Juergen's mountain bike has been modified into a lengthened cargo bike called an Xtracycle. A platform over the rear wheel can be used for passengers or cargo and there are large cargo racks along both sides.

I naively ask: "So, how much weight can you carry?"

This is like throwing a gauntlet in front of an HPV owner. If Richard thought I would have fit in his bike trailer, he would have stuffed me in.

Juergen, meanwhile, looks up from where he has been affixing two hammock-like structures on aluminum tubes to his bike's frame. He pats the cargo deck, grins and says, "Hop on."

"I'm not getting on that," I say defiantly and point at the child. "Put the kid on," I propose.

"That's not a challenging load," Richard asserts.

A couple of summers ago, when Juergen offered to take me for a ride, I successfully refused. However, here we are, at the Christmas tree lot, and about to entrust one of the pivotal symbols of the season to this "LWB" (long-wheel-base) bicycle, so how can I refuse? I must show faith.

I grimace and Juergen counsels: "You straddle it like a horse," indicating the plank behind him. "But don't stand where the cargo goes."

I am now precariously astride. I wonder where I should put my feet but with a lurch, we are mobile and I am too busy hanging on to ask.

I hadn't thought of it as we circled the parking lot, but after dismounting I realize that the drag coefficient must've been something else.
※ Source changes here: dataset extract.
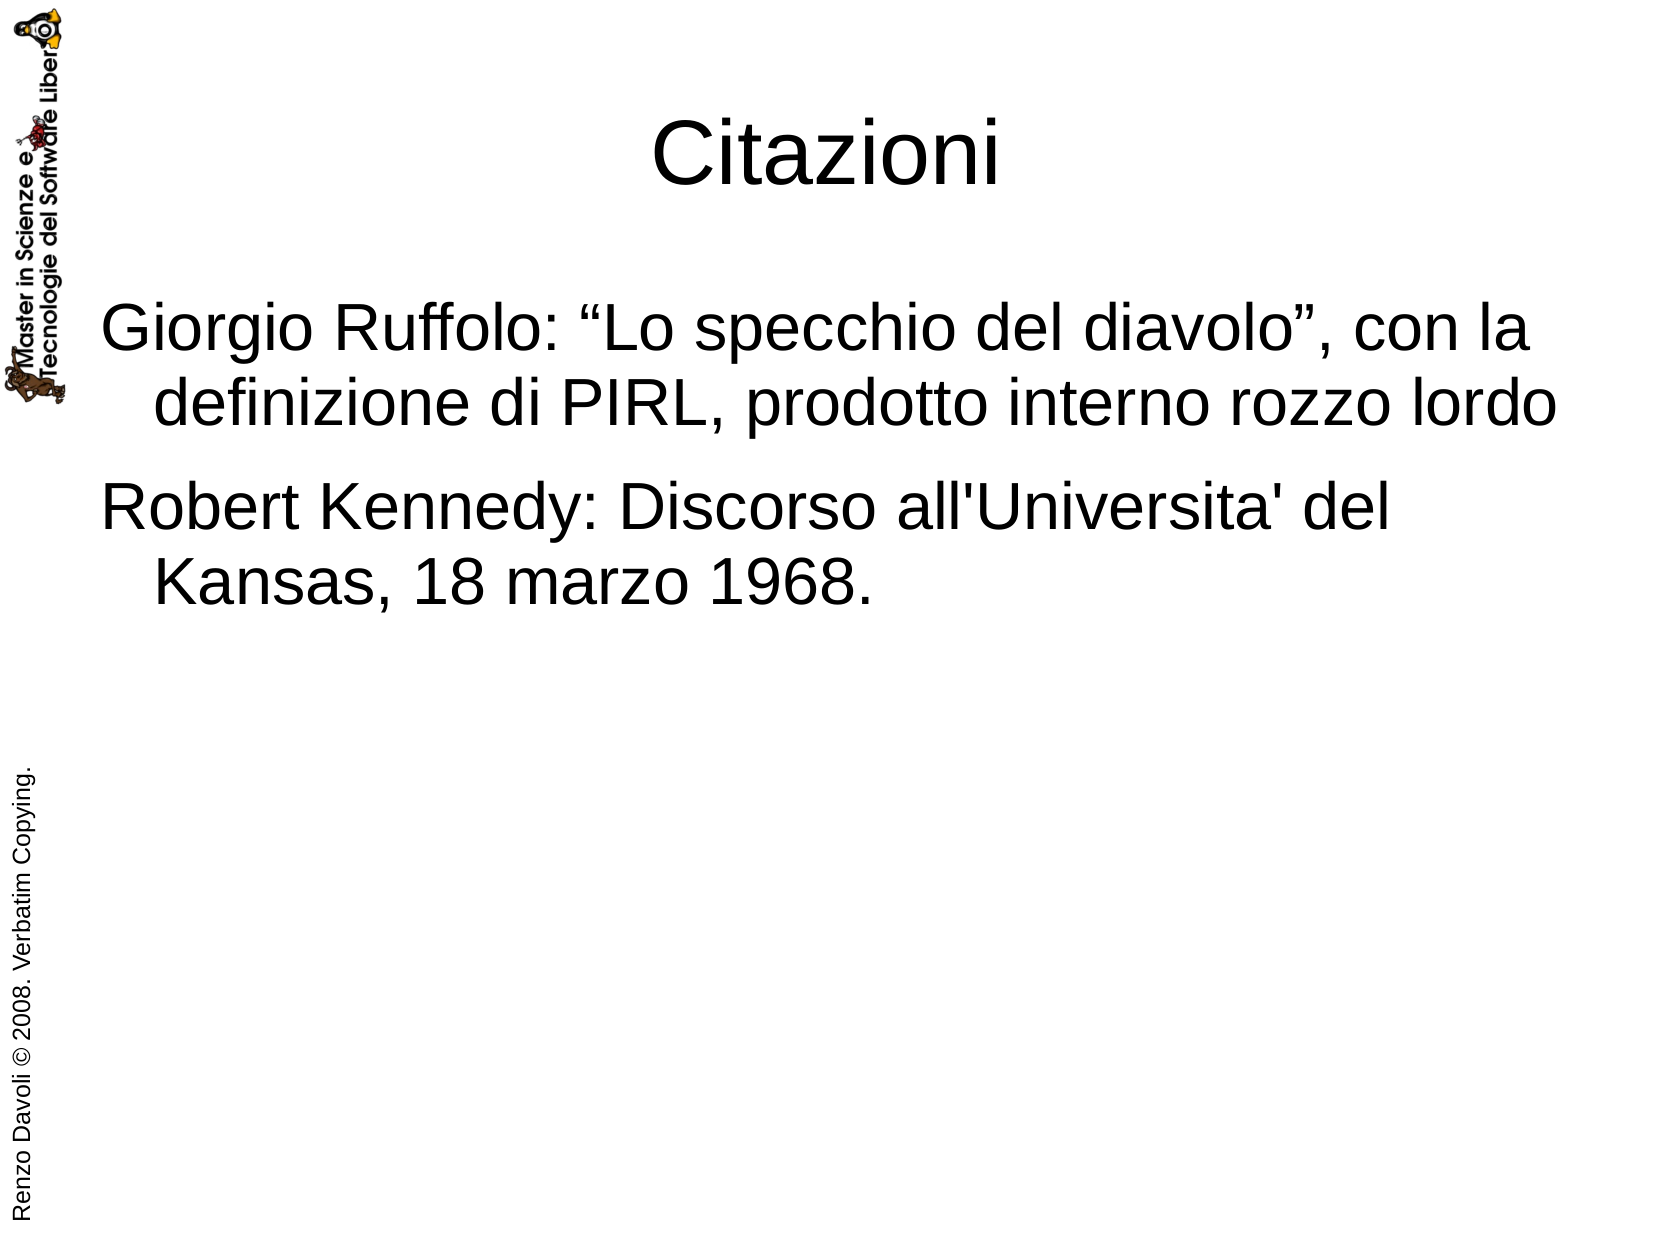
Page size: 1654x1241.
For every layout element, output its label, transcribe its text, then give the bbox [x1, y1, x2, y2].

Yet there was no slipping of the tires on the snow-packed pavement as Juergen's feet gripped the BMX pedals and he put his weight into moving mine.

"Carbide studs in the tires," he explained with a wink. "This bike has electric assist but we didn't need it."

Our laughter has brought lot attendant Dan Simard from the small house trailer that is his December home. He tells us that this is his ninth year selling Christmas trees.

"Anyone ever come before on a bicycle?" I inquire. "Only him," he says and points at Juergen. Gee, why does that not surprise me?

Richard and Nicolas, meanwhile, have chosen a tall balsam and Richard is securing it upright in the trailer that multi-tasks as a carrier for children, groceries, briefcase, whatever, including, this time, an eight-foot tree.

He explains that there are a number of things that make his bicycle appropriate for the winter. "It has an internal hub, so no dérailleur to get iced up as all gearing is inside and protected. I pedal backwards to brake, so no cable malfunction. My feet are secured to the SPD pedals (clipless pedals) by cleats on the bottom of my shoes." I look. These are similar to ski bindings.